───── EXTRACTED RECORDS
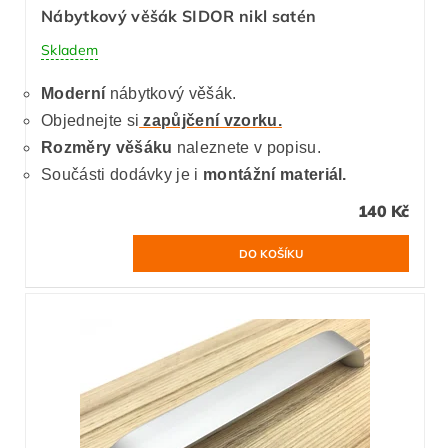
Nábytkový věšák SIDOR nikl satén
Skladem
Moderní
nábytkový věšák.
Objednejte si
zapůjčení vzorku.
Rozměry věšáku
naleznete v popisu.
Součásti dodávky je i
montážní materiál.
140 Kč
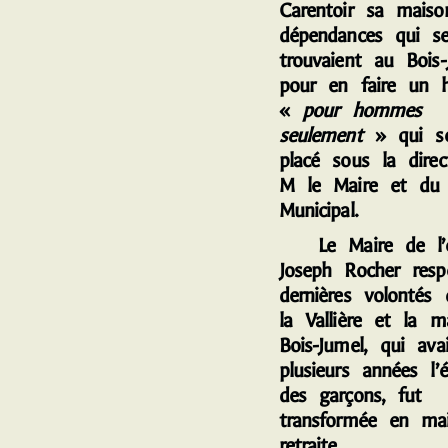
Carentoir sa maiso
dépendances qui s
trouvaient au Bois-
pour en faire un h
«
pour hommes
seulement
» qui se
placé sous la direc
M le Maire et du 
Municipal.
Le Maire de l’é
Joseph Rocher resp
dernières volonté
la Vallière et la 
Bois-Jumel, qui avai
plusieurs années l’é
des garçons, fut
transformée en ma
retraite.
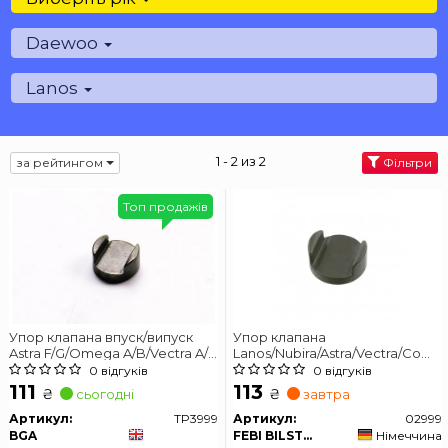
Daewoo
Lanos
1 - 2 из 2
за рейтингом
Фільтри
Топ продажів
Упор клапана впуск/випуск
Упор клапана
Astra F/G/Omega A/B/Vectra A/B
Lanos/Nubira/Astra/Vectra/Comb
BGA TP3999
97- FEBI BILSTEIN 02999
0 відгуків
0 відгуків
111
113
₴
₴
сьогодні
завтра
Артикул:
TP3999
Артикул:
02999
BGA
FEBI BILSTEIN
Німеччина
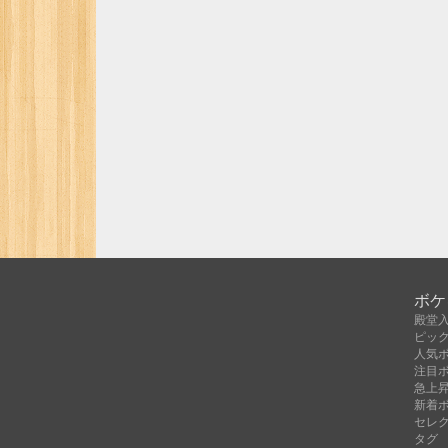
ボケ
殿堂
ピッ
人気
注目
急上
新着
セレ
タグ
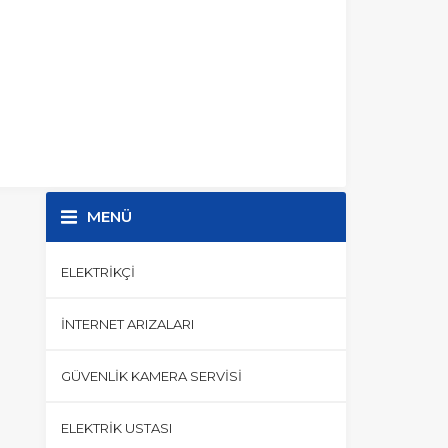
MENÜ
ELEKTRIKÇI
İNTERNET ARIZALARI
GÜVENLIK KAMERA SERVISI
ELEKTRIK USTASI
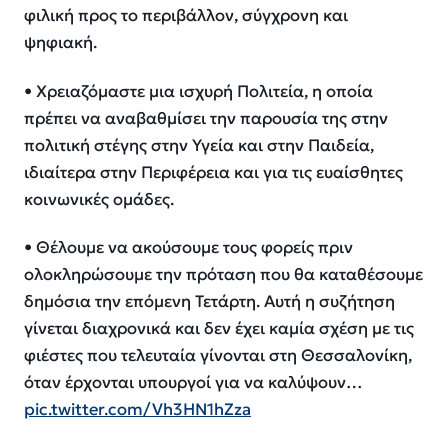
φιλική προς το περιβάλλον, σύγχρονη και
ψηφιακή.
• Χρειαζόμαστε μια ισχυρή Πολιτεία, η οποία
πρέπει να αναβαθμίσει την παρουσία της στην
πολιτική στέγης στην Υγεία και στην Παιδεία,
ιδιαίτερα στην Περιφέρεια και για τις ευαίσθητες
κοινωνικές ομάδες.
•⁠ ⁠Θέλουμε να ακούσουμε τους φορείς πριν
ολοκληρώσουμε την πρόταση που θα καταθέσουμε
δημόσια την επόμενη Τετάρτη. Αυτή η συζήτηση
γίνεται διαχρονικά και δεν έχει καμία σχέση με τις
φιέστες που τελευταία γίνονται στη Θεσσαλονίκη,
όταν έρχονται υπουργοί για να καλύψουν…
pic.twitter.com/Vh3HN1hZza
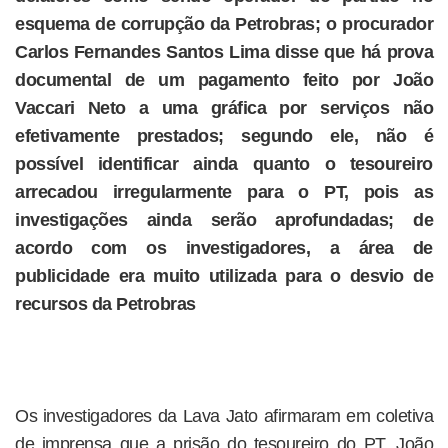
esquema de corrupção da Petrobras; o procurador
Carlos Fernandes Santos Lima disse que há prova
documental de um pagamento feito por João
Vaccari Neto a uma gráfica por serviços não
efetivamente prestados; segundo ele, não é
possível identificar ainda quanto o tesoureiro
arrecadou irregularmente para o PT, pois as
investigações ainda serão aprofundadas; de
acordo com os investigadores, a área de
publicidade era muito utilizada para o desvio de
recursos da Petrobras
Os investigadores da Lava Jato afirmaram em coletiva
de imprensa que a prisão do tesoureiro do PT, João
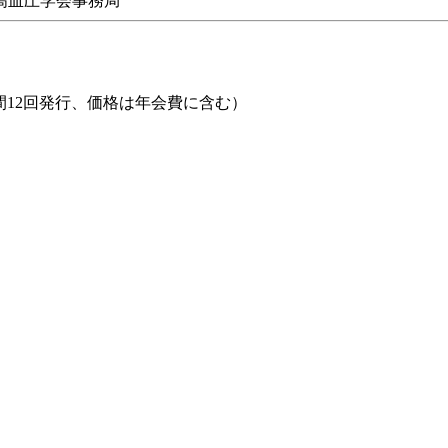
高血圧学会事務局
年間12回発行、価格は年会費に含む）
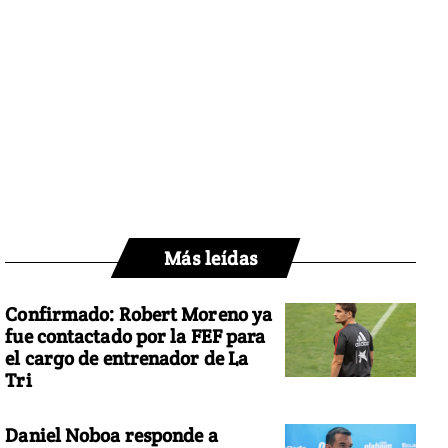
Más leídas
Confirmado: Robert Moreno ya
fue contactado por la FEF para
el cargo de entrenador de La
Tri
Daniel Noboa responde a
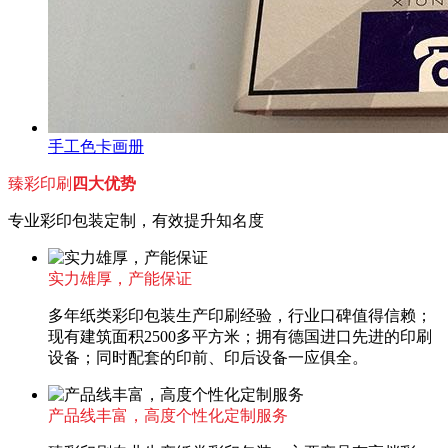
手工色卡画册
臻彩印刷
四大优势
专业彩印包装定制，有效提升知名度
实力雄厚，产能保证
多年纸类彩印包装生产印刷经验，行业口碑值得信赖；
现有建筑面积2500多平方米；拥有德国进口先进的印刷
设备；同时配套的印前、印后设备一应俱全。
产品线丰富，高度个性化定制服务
──────────
WORK REQUIRED: Through the line containing "Astra F/G/Omega A/B/Vectra A/B" and no further, restate the data above word for word from its first line, leaving out pictures.

FINISHED TASK:
Nábytkový věšák SIDOR nikl satén
Skladem
Moderní
nábytkový věšák.
Objednejte si
zapůjčení vzorku.
Rozměry věšáku
naleznete v popisu.
Součásti dodávky je i
montážní materiál.
140 Kč
Carentoir sa maiso
dépendances qui s
trouvaient au Bois-
pour en faire un h
«
pour hommes
seulement
» qui se
placé sous la direc
M le Maire et du 
Municipal.
Le Maire de l’é
Joseph Rocher resp
dernières volonté
la Vallière et la 
Bois-Jumel, qui avai
plusieurs années l’é
des garçons, fut
transformée en ma
retraite.
Daewoo
Lanos
1 - 2 из 2
за рейтингом
Фільтри
Топ продажів
Упор клапана впуск/випуск
Упор клапана
Astra F/G/Omega A/B/Vectra A/B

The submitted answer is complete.